_Excerpted data_
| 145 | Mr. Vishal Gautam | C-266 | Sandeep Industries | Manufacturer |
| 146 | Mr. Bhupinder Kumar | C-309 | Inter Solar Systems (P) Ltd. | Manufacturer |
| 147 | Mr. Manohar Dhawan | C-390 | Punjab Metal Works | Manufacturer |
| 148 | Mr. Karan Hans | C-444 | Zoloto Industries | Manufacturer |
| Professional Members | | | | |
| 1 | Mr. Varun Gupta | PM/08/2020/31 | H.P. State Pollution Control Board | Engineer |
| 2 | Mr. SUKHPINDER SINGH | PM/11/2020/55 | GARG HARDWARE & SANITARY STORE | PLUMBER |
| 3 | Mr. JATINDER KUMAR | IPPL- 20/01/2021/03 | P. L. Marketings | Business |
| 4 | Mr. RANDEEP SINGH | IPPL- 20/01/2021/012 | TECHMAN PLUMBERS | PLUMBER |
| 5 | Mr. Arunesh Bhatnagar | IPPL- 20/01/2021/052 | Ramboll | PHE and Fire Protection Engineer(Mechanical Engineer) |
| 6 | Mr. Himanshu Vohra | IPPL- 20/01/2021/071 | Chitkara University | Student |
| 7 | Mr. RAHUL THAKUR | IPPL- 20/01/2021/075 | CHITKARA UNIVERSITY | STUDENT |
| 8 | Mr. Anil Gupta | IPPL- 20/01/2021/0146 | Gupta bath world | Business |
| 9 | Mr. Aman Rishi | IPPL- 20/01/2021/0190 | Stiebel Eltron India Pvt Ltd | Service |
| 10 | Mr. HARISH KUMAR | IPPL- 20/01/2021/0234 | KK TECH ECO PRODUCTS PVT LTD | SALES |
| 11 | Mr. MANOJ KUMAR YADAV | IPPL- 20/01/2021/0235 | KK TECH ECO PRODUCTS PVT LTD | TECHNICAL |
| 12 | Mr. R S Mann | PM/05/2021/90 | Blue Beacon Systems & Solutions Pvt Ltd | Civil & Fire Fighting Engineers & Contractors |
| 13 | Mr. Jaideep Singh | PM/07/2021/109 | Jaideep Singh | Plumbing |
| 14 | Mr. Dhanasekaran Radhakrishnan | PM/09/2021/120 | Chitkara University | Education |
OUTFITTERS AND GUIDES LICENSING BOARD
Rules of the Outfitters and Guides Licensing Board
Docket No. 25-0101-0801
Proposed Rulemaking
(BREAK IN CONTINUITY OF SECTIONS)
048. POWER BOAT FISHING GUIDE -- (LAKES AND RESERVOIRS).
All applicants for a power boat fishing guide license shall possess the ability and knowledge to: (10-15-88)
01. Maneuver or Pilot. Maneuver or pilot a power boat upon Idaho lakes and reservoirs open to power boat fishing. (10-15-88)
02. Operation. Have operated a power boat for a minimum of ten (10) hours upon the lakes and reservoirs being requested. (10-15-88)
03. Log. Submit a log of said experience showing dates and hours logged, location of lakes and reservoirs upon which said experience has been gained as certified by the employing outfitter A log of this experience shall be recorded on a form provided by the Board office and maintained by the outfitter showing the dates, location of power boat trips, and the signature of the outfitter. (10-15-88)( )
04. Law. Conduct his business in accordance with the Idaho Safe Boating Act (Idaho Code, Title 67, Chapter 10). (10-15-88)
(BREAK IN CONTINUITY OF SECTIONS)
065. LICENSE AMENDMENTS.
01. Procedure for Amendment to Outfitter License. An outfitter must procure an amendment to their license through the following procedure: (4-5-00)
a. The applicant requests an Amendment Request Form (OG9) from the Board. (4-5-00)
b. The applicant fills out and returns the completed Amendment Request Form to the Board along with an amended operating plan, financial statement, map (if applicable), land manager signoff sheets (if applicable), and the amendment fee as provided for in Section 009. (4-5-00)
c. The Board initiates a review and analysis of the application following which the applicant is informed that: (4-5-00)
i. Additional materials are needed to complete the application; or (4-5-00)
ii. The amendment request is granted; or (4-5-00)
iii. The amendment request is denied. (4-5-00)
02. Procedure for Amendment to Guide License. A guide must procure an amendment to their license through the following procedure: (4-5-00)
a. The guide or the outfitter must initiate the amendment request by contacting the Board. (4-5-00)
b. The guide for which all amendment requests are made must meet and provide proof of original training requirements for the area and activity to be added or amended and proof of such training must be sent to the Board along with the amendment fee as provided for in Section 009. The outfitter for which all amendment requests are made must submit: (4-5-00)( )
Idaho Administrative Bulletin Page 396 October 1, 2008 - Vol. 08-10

_What you will do_
Set down the lines of the listing above verbatim, first line through the line containing "Members | | | | |", inclusive; add no other lines.

_Response area_
| 145 | Mr. Vishal Gautam | C-266 | Sandeep Industries | Manufacturer |
| 146 | Mr. Bhupinder Kumar | C-309 | Inter Solar Systems (P) Ltd. | Manufacturer |
| 147 | Mr. Manohar Dhawan | C-390 | Punjab Metal Works | Manufacturer |
| 148 | Mr. Karan Hans | C-444 | Zoloto Industries | Manufacturer |
| Professional Members | | | | |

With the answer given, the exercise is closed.